Requirement: Go through the data below and return each line where the string "数据备份机制" appears.

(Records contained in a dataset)
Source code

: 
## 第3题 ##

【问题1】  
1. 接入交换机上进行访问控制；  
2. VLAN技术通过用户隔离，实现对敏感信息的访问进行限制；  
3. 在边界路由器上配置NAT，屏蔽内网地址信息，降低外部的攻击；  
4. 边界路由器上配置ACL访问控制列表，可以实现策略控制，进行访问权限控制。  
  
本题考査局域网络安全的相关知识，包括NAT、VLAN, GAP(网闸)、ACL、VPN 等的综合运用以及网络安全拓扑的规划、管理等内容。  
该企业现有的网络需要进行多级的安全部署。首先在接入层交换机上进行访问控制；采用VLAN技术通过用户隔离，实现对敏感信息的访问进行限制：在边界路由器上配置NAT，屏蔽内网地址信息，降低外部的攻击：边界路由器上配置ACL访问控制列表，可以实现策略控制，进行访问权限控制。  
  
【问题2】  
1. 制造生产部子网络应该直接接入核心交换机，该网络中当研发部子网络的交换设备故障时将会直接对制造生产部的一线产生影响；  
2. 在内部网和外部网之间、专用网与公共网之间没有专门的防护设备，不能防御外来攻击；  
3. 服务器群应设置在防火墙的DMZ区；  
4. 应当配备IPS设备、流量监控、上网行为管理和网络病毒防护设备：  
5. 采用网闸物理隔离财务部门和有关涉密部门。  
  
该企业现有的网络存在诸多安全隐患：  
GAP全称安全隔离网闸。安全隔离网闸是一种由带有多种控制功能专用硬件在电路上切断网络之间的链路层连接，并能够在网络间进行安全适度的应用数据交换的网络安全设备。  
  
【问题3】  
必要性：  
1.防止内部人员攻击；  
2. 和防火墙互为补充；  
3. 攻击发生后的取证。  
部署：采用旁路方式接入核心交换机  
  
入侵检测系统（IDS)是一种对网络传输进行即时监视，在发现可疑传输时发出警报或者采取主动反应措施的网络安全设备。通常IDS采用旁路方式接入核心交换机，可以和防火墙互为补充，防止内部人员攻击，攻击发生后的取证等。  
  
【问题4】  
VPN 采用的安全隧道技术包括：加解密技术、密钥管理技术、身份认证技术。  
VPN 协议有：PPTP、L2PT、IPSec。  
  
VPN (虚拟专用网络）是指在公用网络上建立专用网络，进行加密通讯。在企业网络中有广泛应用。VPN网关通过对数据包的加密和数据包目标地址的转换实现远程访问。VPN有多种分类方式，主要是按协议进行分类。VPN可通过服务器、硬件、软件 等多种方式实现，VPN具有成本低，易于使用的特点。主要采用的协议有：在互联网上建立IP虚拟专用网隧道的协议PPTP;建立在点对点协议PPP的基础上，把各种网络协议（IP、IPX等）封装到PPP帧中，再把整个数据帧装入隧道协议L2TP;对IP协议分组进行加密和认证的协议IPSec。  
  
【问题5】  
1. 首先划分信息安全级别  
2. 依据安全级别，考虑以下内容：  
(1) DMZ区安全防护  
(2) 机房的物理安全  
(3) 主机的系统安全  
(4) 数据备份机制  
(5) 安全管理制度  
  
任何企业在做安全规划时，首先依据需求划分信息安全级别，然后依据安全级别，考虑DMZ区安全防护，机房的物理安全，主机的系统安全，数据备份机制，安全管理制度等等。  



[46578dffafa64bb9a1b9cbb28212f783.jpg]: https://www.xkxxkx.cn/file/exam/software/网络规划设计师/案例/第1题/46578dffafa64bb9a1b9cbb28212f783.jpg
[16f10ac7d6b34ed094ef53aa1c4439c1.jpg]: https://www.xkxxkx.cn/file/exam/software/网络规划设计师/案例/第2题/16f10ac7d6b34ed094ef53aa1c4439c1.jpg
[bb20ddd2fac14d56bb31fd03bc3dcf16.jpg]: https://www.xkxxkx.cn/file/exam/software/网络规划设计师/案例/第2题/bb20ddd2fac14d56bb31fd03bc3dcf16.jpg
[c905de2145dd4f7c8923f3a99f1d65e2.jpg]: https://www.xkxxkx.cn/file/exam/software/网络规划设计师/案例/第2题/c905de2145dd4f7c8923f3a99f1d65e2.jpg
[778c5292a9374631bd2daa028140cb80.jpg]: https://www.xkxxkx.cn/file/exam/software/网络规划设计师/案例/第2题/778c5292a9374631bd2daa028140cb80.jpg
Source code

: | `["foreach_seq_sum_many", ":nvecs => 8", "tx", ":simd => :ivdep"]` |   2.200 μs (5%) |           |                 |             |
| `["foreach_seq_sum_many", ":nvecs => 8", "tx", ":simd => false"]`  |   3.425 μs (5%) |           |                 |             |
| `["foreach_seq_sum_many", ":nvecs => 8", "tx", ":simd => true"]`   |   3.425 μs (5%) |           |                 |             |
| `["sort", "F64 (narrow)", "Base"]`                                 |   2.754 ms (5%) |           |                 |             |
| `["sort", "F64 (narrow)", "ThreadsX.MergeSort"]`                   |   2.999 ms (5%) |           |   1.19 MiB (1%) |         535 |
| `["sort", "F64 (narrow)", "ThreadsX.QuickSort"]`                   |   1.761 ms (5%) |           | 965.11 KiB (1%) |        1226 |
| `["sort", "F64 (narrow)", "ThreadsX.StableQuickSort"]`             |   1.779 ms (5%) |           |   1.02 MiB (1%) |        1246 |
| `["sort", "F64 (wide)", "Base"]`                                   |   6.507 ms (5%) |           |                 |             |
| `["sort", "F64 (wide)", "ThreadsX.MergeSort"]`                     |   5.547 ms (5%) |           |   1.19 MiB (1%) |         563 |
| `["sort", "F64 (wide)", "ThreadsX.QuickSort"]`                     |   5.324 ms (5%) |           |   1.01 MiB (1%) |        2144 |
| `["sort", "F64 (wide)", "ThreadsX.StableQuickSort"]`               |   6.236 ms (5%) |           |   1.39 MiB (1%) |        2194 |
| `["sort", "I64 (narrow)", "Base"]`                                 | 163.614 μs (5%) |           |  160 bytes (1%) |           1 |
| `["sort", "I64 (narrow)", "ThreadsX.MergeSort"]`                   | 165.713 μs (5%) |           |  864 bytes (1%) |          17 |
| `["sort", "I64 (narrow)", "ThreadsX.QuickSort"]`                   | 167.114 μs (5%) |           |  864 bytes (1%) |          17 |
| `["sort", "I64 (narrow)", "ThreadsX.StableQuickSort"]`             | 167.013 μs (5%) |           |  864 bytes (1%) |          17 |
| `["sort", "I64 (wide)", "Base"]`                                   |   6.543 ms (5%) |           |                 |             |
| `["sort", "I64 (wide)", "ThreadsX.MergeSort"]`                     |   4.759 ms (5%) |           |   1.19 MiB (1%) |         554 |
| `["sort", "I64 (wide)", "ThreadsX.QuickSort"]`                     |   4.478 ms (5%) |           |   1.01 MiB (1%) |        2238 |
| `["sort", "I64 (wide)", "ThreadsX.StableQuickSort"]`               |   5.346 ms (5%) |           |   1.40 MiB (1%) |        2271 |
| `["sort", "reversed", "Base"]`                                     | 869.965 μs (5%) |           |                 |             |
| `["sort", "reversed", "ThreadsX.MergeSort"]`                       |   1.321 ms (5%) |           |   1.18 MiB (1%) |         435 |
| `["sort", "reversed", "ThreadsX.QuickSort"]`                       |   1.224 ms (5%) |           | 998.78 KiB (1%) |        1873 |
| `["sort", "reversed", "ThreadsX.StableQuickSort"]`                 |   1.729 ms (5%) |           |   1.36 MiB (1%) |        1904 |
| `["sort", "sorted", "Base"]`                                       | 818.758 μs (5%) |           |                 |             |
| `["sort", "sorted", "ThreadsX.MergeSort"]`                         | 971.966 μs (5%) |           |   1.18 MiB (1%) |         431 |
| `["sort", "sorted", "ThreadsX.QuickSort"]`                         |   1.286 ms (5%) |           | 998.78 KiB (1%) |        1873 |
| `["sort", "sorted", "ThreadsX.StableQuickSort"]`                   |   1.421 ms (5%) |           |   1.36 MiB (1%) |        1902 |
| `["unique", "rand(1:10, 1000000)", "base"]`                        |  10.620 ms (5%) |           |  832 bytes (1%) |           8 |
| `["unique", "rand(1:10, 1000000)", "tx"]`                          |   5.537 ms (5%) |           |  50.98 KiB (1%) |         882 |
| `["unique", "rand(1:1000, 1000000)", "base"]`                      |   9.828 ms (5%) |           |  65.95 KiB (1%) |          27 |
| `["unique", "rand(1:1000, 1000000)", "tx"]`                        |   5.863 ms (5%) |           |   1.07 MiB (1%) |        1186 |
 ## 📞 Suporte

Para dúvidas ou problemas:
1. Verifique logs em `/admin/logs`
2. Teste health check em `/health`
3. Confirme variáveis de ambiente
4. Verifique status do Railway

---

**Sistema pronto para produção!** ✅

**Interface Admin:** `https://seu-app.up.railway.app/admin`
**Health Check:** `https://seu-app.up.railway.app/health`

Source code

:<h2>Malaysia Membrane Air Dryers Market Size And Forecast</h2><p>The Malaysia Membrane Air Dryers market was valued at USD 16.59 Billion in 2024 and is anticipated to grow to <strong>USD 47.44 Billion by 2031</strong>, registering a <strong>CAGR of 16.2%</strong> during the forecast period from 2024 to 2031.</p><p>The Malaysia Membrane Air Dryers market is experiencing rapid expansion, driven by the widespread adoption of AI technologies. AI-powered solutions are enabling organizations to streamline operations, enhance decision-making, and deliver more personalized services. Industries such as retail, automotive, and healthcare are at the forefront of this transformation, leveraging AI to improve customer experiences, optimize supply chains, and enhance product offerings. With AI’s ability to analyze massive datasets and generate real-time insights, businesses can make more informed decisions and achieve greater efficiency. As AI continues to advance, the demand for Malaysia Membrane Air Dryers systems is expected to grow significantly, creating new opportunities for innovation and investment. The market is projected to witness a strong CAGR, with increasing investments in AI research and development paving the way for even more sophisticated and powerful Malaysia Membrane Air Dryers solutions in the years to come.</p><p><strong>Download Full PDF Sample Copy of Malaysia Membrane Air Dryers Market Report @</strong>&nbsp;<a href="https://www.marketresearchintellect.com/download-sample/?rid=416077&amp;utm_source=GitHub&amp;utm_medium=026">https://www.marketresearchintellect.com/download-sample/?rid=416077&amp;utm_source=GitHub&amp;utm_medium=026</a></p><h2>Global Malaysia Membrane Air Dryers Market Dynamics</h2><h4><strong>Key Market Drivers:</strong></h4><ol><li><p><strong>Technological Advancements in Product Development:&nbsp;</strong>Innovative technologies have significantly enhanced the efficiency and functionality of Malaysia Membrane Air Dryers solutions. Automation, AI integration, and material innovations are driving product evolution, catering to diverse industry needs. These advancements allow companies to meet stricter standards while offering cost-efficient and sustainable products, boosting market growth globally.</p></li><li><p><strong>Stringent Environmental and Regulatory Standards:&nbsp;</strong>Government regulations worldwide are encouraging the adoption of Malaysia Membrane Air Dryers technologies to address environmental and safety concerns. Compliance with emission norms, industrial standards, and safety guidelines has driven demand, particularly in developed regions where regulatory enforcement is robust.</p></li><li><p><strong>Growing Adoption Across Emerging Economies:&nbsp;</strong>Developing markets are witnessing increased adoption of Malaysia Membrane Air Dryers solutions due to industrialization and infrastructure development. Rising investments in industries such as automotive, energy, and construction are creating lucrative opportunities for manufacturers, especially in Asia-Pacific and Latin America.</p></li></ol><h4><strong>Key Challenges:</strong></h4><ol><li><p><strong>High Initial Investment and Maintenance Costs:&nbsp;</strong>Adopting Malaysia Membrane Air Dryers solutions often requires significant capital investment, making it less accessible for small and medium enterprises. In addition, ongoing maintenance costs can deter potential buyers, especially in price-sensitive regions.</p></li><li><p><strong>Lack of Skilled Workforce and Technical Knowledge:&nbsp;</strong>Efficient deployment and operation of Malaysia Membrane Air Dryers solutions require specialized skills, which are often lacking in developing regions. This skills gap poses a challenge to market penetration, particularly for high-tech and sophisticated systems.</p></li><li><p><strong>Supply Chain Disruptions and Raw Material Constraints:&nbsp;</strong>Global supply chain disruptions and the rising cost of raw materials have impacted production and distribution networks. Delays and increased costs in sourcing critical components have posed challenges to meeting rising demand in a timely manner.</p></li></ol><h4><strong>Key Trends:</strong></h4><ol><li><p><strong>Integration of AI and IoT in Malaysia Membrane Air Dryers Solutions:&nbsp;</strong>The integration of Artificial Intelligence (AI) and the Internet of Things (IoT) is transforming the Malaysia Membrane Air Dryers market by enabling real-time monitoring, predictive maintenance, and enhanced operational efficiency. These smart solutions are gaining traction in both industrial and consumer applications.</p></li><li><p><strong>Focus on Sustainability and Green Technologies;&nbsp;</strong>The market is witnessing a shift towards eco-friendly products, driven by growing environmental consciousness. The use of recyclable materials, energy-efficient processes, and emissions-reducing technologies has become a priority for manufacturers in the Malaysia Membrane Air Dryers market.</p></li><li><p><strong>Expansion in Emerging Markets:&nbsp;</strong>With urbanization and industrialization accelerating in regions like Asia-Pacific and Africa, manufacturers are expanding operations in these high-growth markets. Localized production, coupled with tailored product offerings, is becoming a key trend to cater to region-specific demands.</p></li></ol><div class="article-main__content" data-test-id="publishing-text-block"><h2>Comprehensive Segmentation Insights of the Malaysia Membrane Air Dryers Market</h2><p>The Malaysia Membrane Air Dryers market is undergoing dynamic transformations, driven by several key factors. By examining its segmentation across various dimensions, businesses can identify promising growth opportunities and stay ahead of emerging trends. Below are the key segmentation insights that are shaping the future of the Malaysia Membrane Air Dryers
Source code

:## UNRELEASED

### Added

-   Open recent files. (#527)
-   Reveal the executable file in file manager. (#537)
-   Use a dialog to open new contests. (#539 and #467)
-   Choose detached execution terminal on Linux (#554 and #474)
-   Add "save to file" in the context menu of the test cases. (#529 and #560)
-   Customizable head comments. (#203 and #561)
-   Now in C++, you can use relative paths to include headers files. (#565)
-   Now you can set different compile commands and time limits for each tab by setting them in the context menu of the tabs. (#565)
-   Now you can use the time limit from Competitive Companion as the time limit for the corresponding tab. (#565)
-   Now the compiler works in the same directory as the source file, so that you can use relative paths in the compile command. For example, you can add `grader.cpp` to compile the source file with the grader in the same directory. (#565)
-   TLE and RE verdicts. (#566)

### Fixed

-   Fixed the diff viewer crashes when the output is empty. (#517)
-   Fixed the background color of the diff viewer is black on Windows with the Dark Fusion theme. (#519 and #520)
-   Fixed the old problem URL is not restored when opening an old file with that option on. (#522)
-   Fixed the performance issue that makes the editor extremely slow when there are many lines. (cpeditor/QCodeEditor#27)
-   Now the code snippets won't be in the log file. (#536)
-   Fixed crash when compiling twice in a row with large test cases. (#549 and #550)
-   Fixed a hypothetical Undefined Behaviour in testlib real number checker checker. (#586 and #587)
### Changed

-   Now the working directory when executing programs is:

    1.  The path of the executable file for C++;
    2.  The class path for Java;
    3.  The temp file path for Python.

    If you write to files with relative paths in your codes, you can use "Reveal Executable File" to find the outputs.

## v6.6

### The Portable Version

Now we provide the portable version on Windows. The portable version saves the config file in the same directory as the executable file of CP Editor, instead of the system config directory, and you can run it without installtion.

Result of the task:
(4) 数据备份机制  
任何企业在做安全规划时，首先依据需求划分信息安全级别，然后依据安全级别，考虑DMZ区安全防护，机房的物理安全，主机的系统安全，数据备份机制，安全管理制度等等。  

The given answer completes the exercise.